Nur kurz hatten wir diskutiert, eine eigene Pressekonferenz zu „100 Tagen rot-schwarzer Senat“ zu machen. Beim heutigen Lesen dieses Artikels über die PK der Grünen war ich dann doch aber ganz froh, dass wir uns dagegen entschieden hatten. Klar – einerseits hätten wir auf einer PK, wie die Grünen, auch mal von unserer eigenen Arbeit berichten können und dabei eventuell sogar das eine oder andere Missverständniss klarstellen (oder zumindest zu aller Belustigung Revue passieren lassen) können. Und klar hätten wir auch zurecht einiges kritisiert, was in den ersten 100 Tagen Senat so schief gegangen ist. Wie beispielsweise die vermurkste Umgestaltung des Integrationssenats, inklusive teurer neuer Staatssekretäre und dem Vergraulen des sehr wichtigen Integrationsbeauftragten, Günter Piening.
Aber andererseits hat es sich beim Lesen des oben genannten Artikels so erschlossen, dass es für die Opposition ungeschriebenen Regeln gibt, nach denen man die Regierung nicht – auch nicht nur ein kleines bisschen – loben, sondern auch ja nur kritisieren darf. Insofern hätten wir es wohl leider verpasst, Sybille von Obernitz als Senatorin für Wirtschaft, Forschung und Technologie dafür zu loben, dass sie sich als parteilose Frau in einer parteidominierten Männerdomäne versucht und sich dabei nicht von vom Aufsichtsratschef von ‚Berlin Partner‘ „mit ebenso viel Erfahrung wie Sendungsbewusstsein“ (Berliner Zeitung) auf der Nase herumtanzen lassen will. Nun muss sie sich dafür, nachdem sie ihm erklärte, dass sie auf die hauptsächlich vom Land finanzierte Wirtschaftsfördergesellschaft mehr Einfluss nehmen will und dieser dafür noch am gleichen Tag sein Amt niederlegt, von anonymen Verbandsvertretern „aus Wirtschaftskreisen“ (wieder Berliner) kritisieren lassen. Doch nicht genug: Sauer sind auch ungenannte CDUler, weil sie besseres zu tun hat, als in den ersten 100 Tagen durch die schwarzen Bierzelte zu tingeln. Oder wie es in der Berliner Zeitung heißt, „Anfragen zu Vorträgen in Kreisverbänden etwa, also an der interessierten Parteibasis, würde sie nur zögerlich nachkommen“. Und es geht noch weiter: „Bei den Senatsvorbesprechungen, die Henkel gelegentlich mit deftigem Humor führt, fällt Teilnehmern schon mal auf, das sie die einzige ist, die nicht lacht.“ Na dann … absolut ungeeignet für das Amt. Offensichtlich. Aber das hätten wir so ja nicht thematisieren können. Stattdessen hätten wir als Opposition natürlich kritisieren müssen, von Obernitz „würde mit ihrer bestimmenden Art die Leute ‚vergraulen'“ (Zitat Pop).
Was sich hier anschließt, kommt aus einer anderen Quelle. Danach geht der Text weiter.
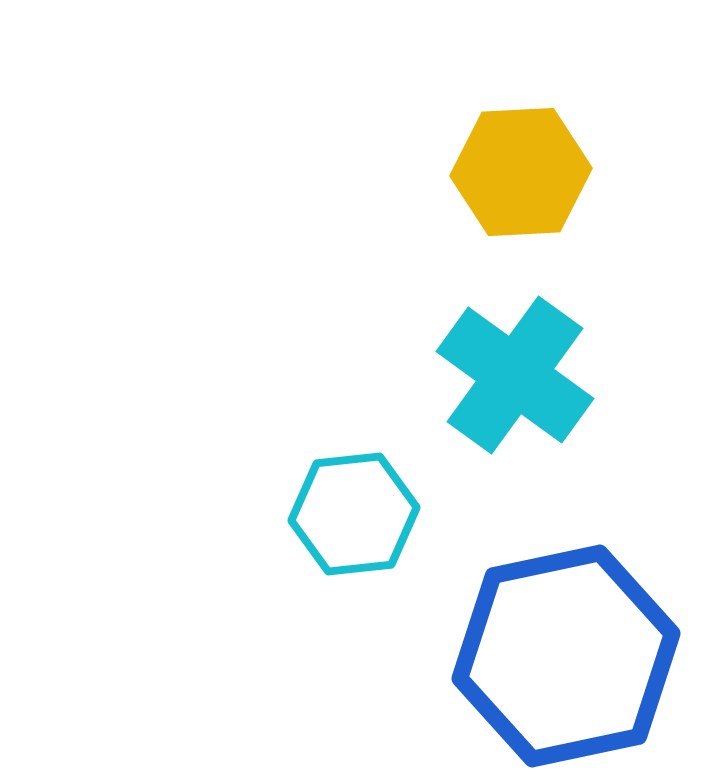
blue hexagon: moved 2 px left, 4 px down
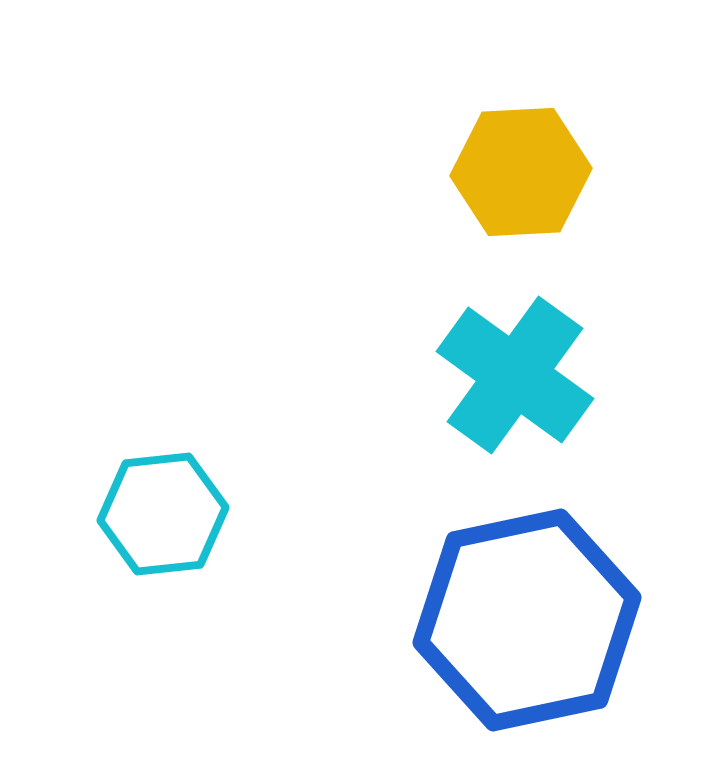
cyan hexagon: moved 191 px left
blue hexagon: moved 39 px left, 36 px up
Auch hätten wir wohl aus mir nicht bekannten Gründen die Gelegenheit verstreichen lassen müssen, den jungen Fraktionschef der SPD, Raed Saleh zu loben. Zwar hat dieser sich in seiner kurzen Amtszeit bereits erfolgreich gegen den Verkehrssenator Müller zugunsten der Offenlegung der S-Bahn-Verträge durchgesetzt und sich mit der Arbeitssenatorin Dilek Kolat angelegt, „die bei öffentlich geförderter Beschäftigung – bislang ÖBS – nicht den Mindestlohn zahlen will, den das Land bei öffentlichen Aufträgen vorschreibt„. Aber leider hätten wir wohl zum SPD-Fraktionsvorsitzenden, der die Fraktion als „linkes Korrektiv zum rot-schwarzen Senat“ (TAZ) verstehen will, folgendes sagen müssen: „Und einig sei sich die SPD intern in vielen Dingen auch nicht. Während SPD-Parteichef und Stadtentwicklungssenator Michael Müller „Hü“ sage, höre man vom Fraktionschef Raed Saleh „Hott“. Die SPD blockiere sich selbst.“ (wieder Zitat Pop nach Tagesspiegel) Als Neuer im Parlament lernt man also: Nur ja kein gutes Haar daran lassen, wenn eine Landtags-Fraktion mal ihren eigenen Senatoren widerspricht und nicht nur nach der Kandarre des Bürgermeisters springt. (Ich bin mir übrigens sicher, grüne Senatoren wären vor solcher Impertinenz gefeit.) Aber so eine Pressekonferenz wäre uns dann wohl doch etwas zu einseitig gewesen. Da ist es wohl wirklich ganz gut, dass wir sie lieber ganz haben sein lassen.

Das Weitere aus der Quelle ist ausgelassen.